◆ **SELECTED TEXT**
::::::::::
I like actors like Randy Mulkey.
Randy has been in the business since the 1980's, and he keeps plugging away at his trade.
In that time he's appeared in shows like Star Trek: Deep Space Nine, ER, and CSI.
Randy had some very interesting things to say, of which I hope you enjoy reading....
1. Please tell us about your involvement with Pensacola: Wings Of Gold.
I worked in all three seasons of Pensacola. Stu Segal Productions in San Diego was very busy at the time, and those of us willing to make the drive were re-cast multiple times in the same shows. Among Stu’s staples were Silk Stalkings, Invisible Man, 18 Wheels of Justice, Tremors, Veronica Mars and more.
In season one I was cast, along with “Future Weapons” host Richard Machowicz, as one of the “Men in Black;” the heavies for the episode. Mac, a 10-year Navy SEAL vet, was doing some acting at the time and he helped me get squared away on the military aspects of the role. We got to do a lot of flying in Stu’s choppers, strapped in with the doors open as we chased the good guys around. That’s one of the things I love about showbiz: all the fun with none of the basic training.
::::::::::
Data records

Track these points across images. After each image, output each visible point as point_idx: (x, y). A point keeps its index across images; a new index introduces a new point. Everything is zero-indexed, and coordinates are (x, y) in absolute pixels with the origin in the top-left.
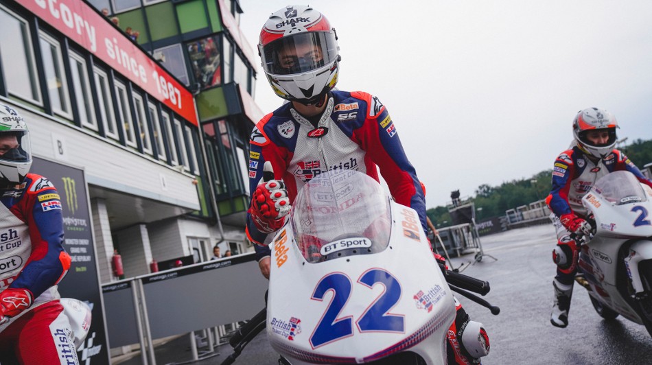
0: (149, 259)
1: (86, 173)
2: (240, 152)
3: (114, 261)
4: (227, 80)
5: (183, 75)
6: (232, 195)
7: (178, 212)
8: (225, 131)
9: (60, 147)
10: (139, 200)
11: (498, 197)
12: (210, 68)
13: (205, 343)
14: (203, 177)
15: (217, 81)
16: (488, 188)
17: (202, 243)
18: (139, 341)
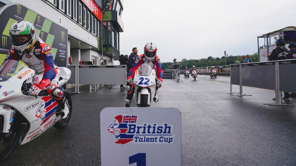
0: (80, 60)
1: (68, 31)
2: (113, 33)
3: (70, 58)
4: (113, 9)
5: (100, 4)
6: (108, 46)
7: (91, 47)
8: (109, 25)
9: (60, 21)
10: (80, 41)
11: (188, 63)
12: (109, 4)
13: (94, 88)
14: (100, 38)
15: (110, 9)
16: (186, 60)
17: (96, 58)
18: (75, 84)
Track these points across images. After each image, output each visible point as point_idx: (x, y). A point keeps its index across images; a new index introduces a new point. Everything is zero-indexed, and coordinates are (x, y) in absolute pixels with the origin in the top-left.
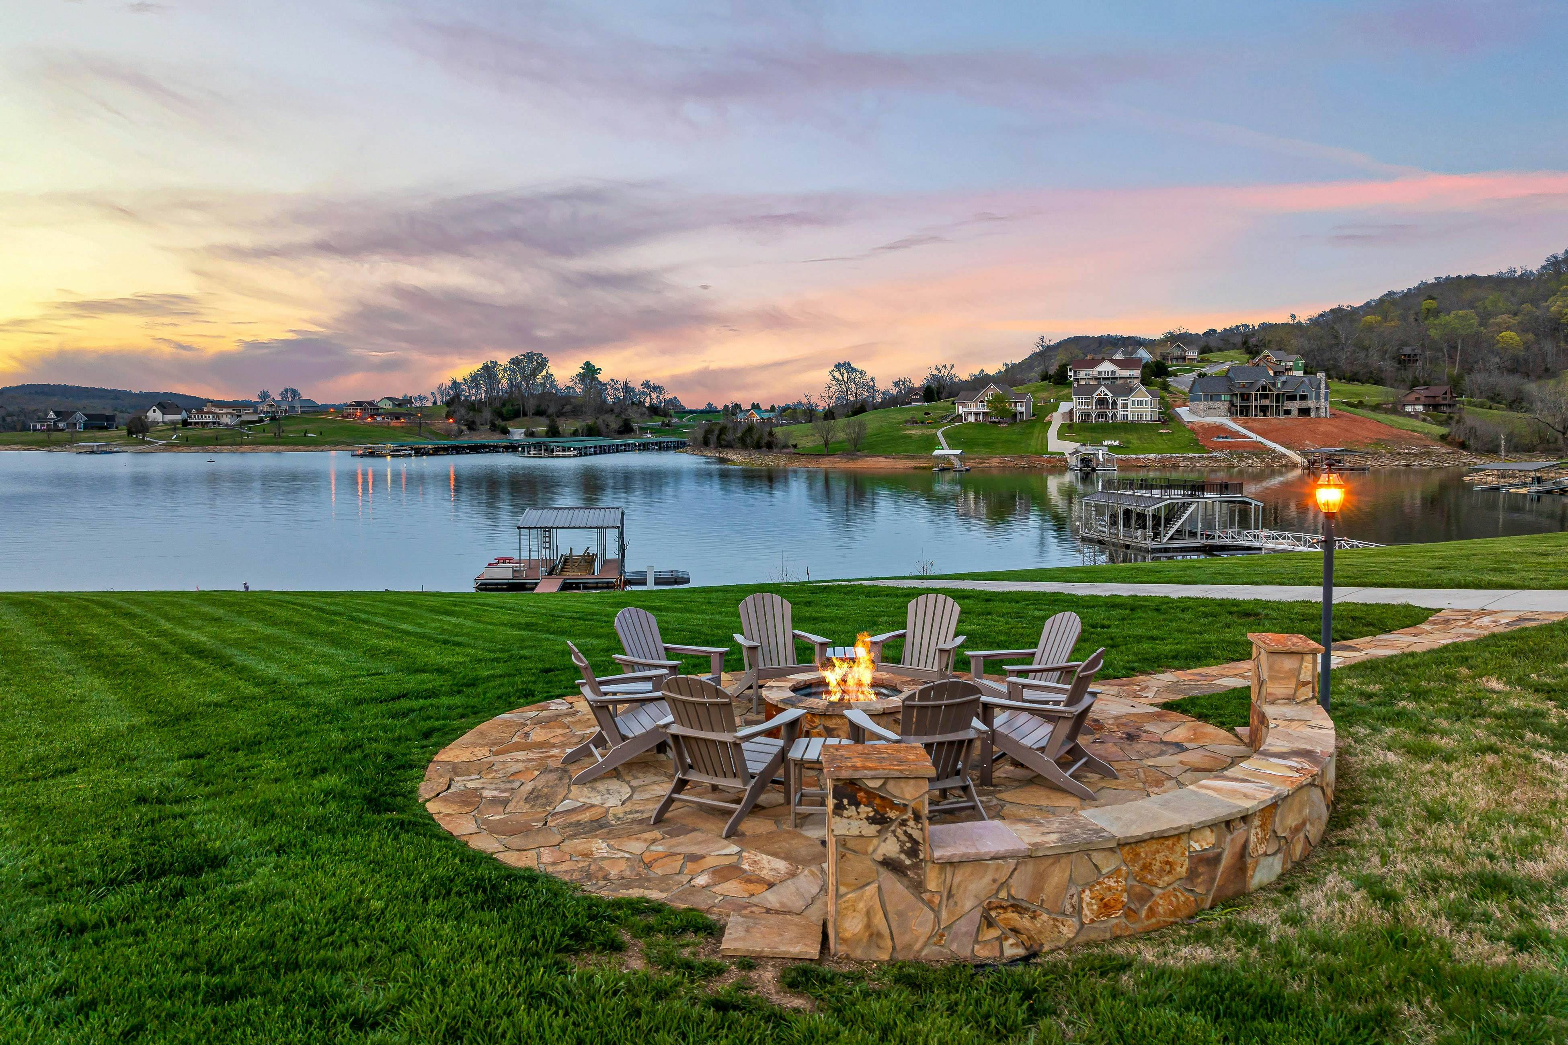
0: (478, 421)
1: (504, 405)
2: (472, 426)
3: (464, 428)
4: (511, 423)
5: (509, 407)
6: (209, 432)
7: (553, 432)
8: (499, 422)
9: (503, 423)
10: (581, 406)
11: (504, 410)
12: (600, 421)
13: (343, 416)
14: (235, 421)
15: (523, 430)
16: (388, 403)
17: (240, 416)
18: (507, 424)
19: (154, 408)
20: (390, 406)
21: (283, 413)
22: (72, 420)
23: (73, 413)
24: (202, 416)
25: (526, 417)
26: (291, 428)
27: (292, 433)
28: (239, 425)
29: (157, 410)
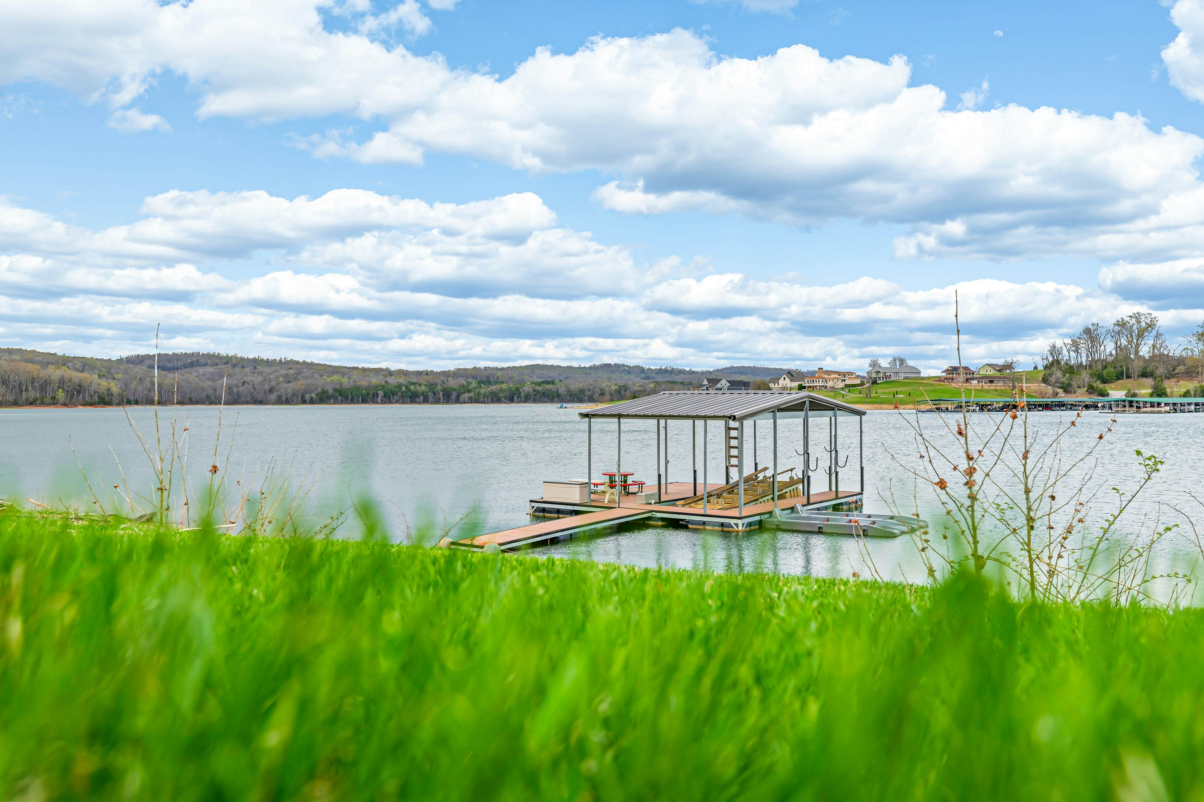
::::::::::
◆ **EXERCISE 1**
According to the interview, what does Randy Mulkey love about showbiz, and which experience from his season-one role illustrates it?
◆ **EXERCISE 2**
Reproduce the interview word for word from "I like actors" to "Wings Of Gold.".

◆ **TASK RESPONSE 1**
He loves that showbiz offers all the fun with none of the basic training. In season one of Pensacola: Wings Of Gold, he got to do a lot of flying in Stu's choppers, strapped in with the doors open as he chased the good guys around.

◆ **TASK RESPONSE 2**
I like actors like Randy Mulkey.
Randy has been in the business since the 1980's, and he keeps plugging away at his trade.
In that time he's appeared in shows like Star Trek: Deep Space Nine, ER, and CSI.
Randy had some very interesting things to say, of which I hope you enjoy reading....
1. Please tell us about your involvement with Pensacola: Wings Of Gold.